Segment Open

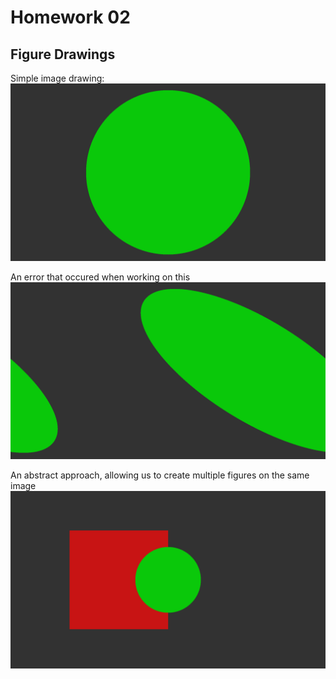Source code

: # Homework 02

## Figure Drawings

Simple image drawing: 
![Green Circle](crt_circle.png)

An error that occured when working on this
![Buggy Circle](loopy.png)

An abstract approach, allowing us to create multiple figures on the same image
![Figures](crt_figures.png)

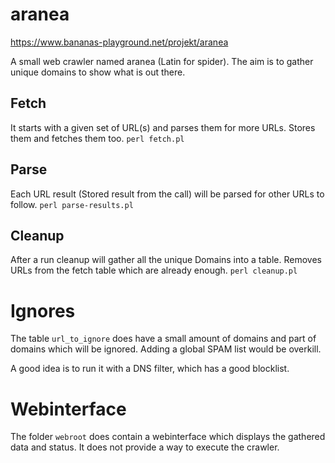 # aranea

https://www.bananas-playground.net/projekt/aranea

A small web crawler named aranea (Latin for spider).
The aim is to gather unique domains to show what is out there.

## Fetch

It starts with a given set of URL(s) and parses them for more
URLs. Stores them and fetches them too. `perl fetch.pl`

## Parse

Each URL result (Stored result from the call) will be parsed
for other URLs to follow. `perl parse-results.pl`

## Cleanup

After a run cleanup will gather all the unique Domains into
a table. Removes URLs from the fetch table which are already
enough. `perl cleanup.pl`

# Ignores

The table `url_to_ignore` does have a small amount of domains
and part of domains which will be ignored. Adding a global SPAM list would be overkill.

A good idea is to run it with a DNS filter, which has a good blocklist.

# Webinterface

The folder `webroot` does contain a webinterface which displays the gathered data and status.
It does not provide a way to execute the crawler.
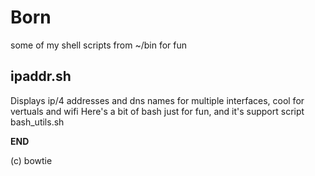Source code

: Born
====

some of my shell scripts from ~/bin for fun 

ipaddr.sh
----
Displays ip/4 addresses and dns names for multiple interfaces, cool for vertuals and wifi
Here's a bit of bash just for fun, and it's support script bash_utils.sh


__END__

(c) bowtie
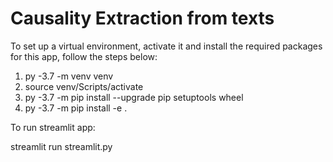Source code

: # Causality Extraction from texts

To set up a virtual environment, activate it and install the required packages for this app, follow the steps below: 

1. py -3.7 -m venv venv
2. source venv/Scripts/activate
3. py -3.7 -m pip install --upgrade pip setuptools wheel
4. py -3.7 -m pip install -e .

To run streamlit app: 

streamlit run streamlit.py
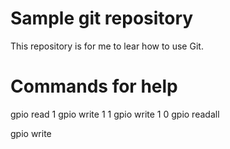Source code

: # Sample git repository

This repository is for me to lear how to use Git.

# Commands for help
gpio read 1
gpio write 1 1
gpio write 1 0
gpio readall

gpio write <wPi> <value>
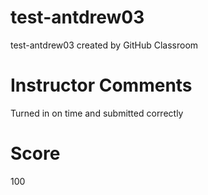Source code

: # test-antdrew03
test-antdrew03 created by GitHub Classroom
# Instructor Comments
Turned in on time and submitted correctly
# Score
100
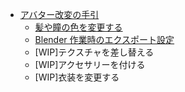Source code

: - [アバター改変の手引](tips/)
  - [髪や瞳の色を変更する](tips/colorchange.md)
  - [Blender 作業時のエクスポート設定](tips/blender_export.md)
  - [WIP]テクスチャを差し替える
  - [WIP]アクセサリーを付ける
  - [WIP]衣装を変更する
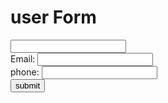 <html>
<head>
    <title>user Form</title>
</head>
<body>
    <h1>user Form</h1>
    <form id="user-form">
    <label for="name".Name:</label>
    <input type="text" id="name name="name required>
    <br>
    <label for="email">Email:</label>
    <input type="email" id="email" name="email" required>
    <br>
    <label for="phone">phone:</label>
    <input type="tel" id="phone" name="phone" required>
    <br>
    <button type="submit">submit</button></form>
    <script>
    const form = document.getElementById('user-form');
    form.addEventListner('submit',('event')=> {
        event.preventDefault();
        const name = document.getelementById('name').value;
        const email = document.getelementById('email').value;
        const phone = document.getelementById('phone').value;
        const url = 'https://example.com/api/user?name=${name}&email=${email}&phone=${phone};
        fetch(url, { method; 'GET' })
        .then(response => {
         if(response.ok) {
           return response.json();
           }else{
            throw new eroe('user not found');
            }
            })
            .then(data =>{
            alert('user not found');
            })
            .catch(error => {
            console.error(error);
            
           const createuserurl ='https://example.com/api/user';
           const userdata ={ name,email,phone};
           fetch(createuserurl, {
           headers: {
            'content-type':application/json'
            },
            
           
            
   
    

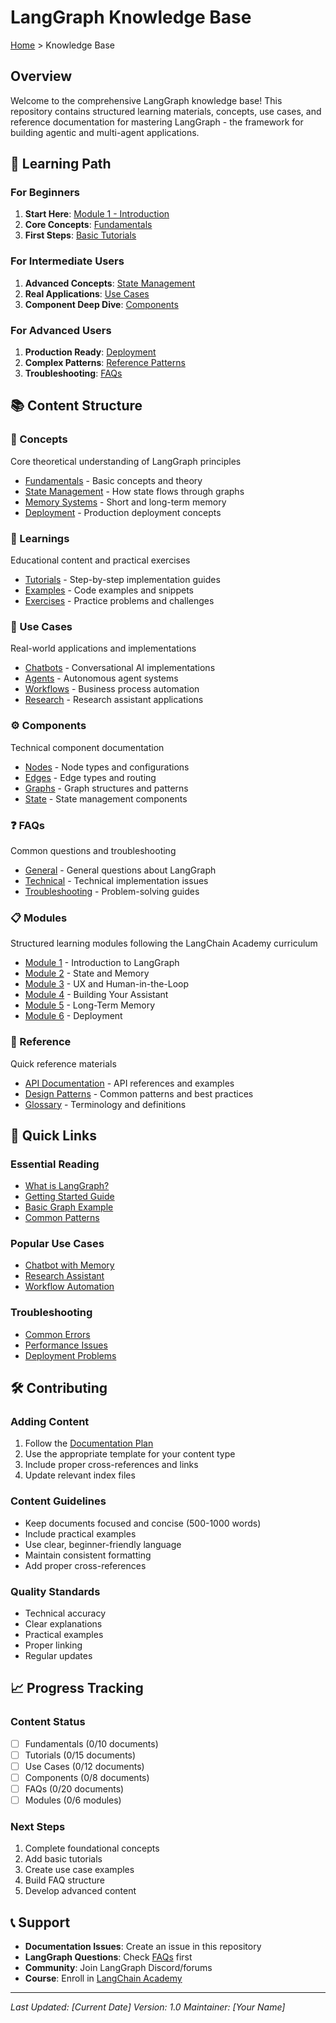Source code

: # LangGraph Knowledge Base

[Home](../) > Knowledge Base

## Overview

Welcome to the comprehensive LangGraph knowledge base! This repository contains structured learning materials, concepts, use cases, and reference documentation for mastering LangGraph - the framework for building agentic and multi-agent applications.

## 🎯 Learning Path

### For Beginners
1. **Start Here**: [Module 1 - Introduction](modules/module-1/)
2. **Core Concepts**: [Fundamentals](concepts/fundamentals/)
3. **First Steps**: [Basic Tutorials](learnings/tutorials/)

### For Intermediate Users
1. **Advanced Concepts**: [State Management](concepts/state-management/)
2. **Real Applications**: [Use Cases](use-cases/)
3. **Component Deep Dive**: [Components](components/)

### For Advanced Users
1. **Production Ready**: [Deployment](concepts/deployment/)
2. **Complex Patterns**: [Reference Patterns](reference/patterns/)
3. **Troubleshooting**: [FAQs](faqs/)

## 📚 Content Structure

### 🧠 Concepts
Core theoretical understanding of LangGraph principles
- [Fundamentals](concepts/fundamentals/) - Basic concepts and theory
- [State Management](concepts/state-management/) - How state flows through graphs
- [Memory Systems](concepts/memory/) - Short and long-term memory
- [Deployment](concepts/deployment/) - Production deployment concepts

### 📖 Learnings
Educational content and practical exercises
- [Tutorials](learnings/tutorials/) - Step-by-step implementation guides
- [Examples](learnings/examples/) - Code examples and snippets
- [Exercises](learnings/exercises/) - Practice problems and challenges

### 🚀 Use Cases
Real-world applications and implementations
- [Chatbots](use-cases/chatbots/) - Conversational AI implementations
- [Agents](use-cases/agents/) - Autonomous agent systems
- [Workflows](use-cases/workflows/) - Business process automation
- [Research](use-cases/research/) - Research assistant applications

### ⚙️ Components
Technical component documentation
- [Nodes](components/nodes/) - Node types and configurations
- [Edges](components/edges/) - Edge types and routing
- [Graphs](components/graphs/) - Graph structures and patterns
- [State](components/state/) - State management components

### ❓ FAQs
Common questions and troubleshooting
- [General](faqs/general/) - General questions about LangGraph
- [Technical](faqs/technical/) - Technical implementation issues
- [Troubleshooting](faqs/troubleshooting/) - Problem-solving guides

### 📋 Modules
Structured learning modules following the LangChain Academy curriculum
- [Module 1](modules/module-1/) - Introduction to LangGraph
- [Module 2](modules/module-2/) - State and Memory
- [Module 3](modules/module-3/) - UX and Human-in-the-Loop
- [Module 4](modules/module-4/) - Building Your Assistant
- [Module 5](modules/module-5/) - Long-Term Memory
- [Module 6](modules/module-6/) - Deployment

### 📖 Reference
Quick reference materials
- [API Documentation](reference/api/) - API references and examples
- [Design Patterns](reference/patterns/) - Common patterns and best practices
- [Glossary](reference/glossary/) - Terminology and definitions

## 🔗 Quick Links

### Essential Reading
- [What is LangGraph?](concepts/fundamentals/what-is-langgraph.md)
- [Getting Started Guide](learnings/tutorials/getting-started.md)
- [Basic Graph Example](learnings/examples/simple-graph.md)
- [Common Patterns](reference/patterns/common-patterns.md)

### Popular Use Cases
- [Chatbot with Memory](use-cases/chatbots/chatbot-with-memory.md)
- [Research Assistant](use-cases/research/research-assistant.md)
- [Workflow Automation](use-cases/workflows/automation-example.md)

### Troubleshooting
- [Common Errors](faqs/technical/common-errors.md)
- [Performance Issues](faqs/troubleshooting/performance.md)
- [Deployment Problems](faqs/troubleshooting/deployment.md)

## 🛠️ Contributing

### Adding Content
1. Follow the [Documentation Plan](DOCUMENTATION_PLAN.md)
2. Use the appropriate template for your content type
3. Include proper cross-references and links
4. Update relevant index files

### Content Guidelines
- Keep documents focused and concise (500-1000 words)
- Include practical examples
- Use clear, beginner-friendly language
- Maintain consistent formatting
- Add proper cross-references

### Quality Standards
- Technical accuracy
- Clear explanations
- Practical examples
- Proper linking
- Regular updates

## 📈 Progress Tracking

### Content Status
- [ ] Fundamentals (0/10 documents)
- [ ] Tutorials (0/15 documents)
- [ ] Use Cases (0/12 documents)
- [ ] Components (0/8 documents)
- [ ] FAQs (0/20 documents)
- [ ] Modules (0/6 modules)

### Next Steps
1. Complete foundational concepts
2. Add basic tutorials
3. Create use case examples
4. Build FAQ structure
5. Develop advanced content

## 📞 Support

- **Documentation Issues**: Create an issue in this repository
- **LangGraph Questions**: Check [FAQs](faqs/) first
- **Community**: Join LangGraph Discord/forums
- **Course**: Enroll in [LangChain Academy](https://academy.langchain.com/courses/intro-to-langgraph)

---

*Last Updated: [Current Date]*
*Version: 1.0*
*Maintainer: [Your Name]*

Segment Closed

Exercise objective:
Above this instruction are the records; retype exactly the lines from the one containing "- [Module 5](modules/module-5/)" up to and including the one containing "### Essential Reading".

Task output:
- [Module 5](modules/module-5/) - Long-Term Memory
- [Module 6](modules/module-6/) - Deployment

### 📖 Reference
Quick reference materials
- [API Documentation](reference/api/) - API references and examples
- [Design Patterns](reference/patterns/) - Common patterns and best practices
- [Glossary](reference/glossary/) - Terminology and definitions

## 🔗 Quick Links

### Essential Reading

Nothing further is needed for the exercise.